(Material for the task)

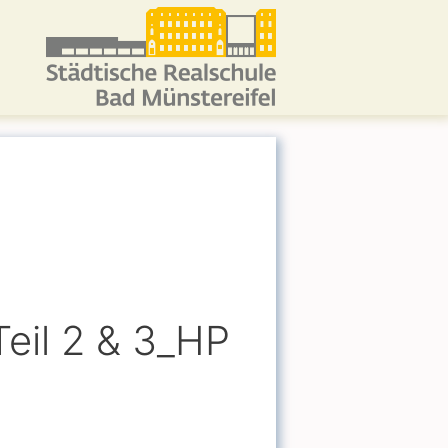
Teil 2 & 3_HP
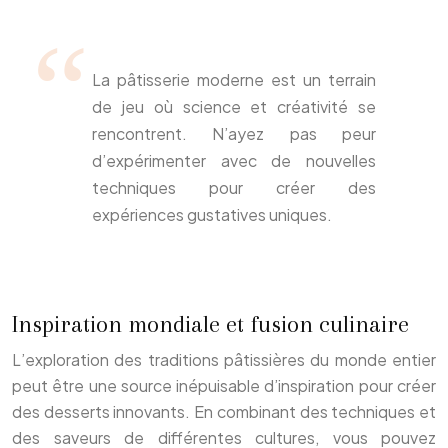
La pâtisserie moderne est un terrain
de jeu où science et créativité se
rencontrent. N’ayez pas peur
d’expérimenter avec de nouvelles
techniques pour créer des
expériences gustatives uniques.
Inspiration mondiale et fusion culinaire
L’exploration des traditions pâtissières du monde entier
peut être une source inépuisable d’inspiration pour créer
des desserts innovants. En combinant des techniques et
des saveurs de différentes cultures, vous pouvez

(End Material for the task)

Job item
Transcribe the full listing exactly, but keep every image out of it.

Response to the task
Teil 2 & 3_HP
La pâtisserie moderne est un terrain
de jeu où science et créativité se
rencontrent. N’ayez pas peur
d’expérimenter avec de nouvelles
techniques pour créer des
expériences gustatives uniques.
Inspiration mondiale et fusion culinaire
L’exploration des traditions pâtissières du monde entier
peut être une source inépuisable d’inspiration pour créer
des desserts innovants. En combinant des techniques et
des saveurs de différentes cultures, vous pouvez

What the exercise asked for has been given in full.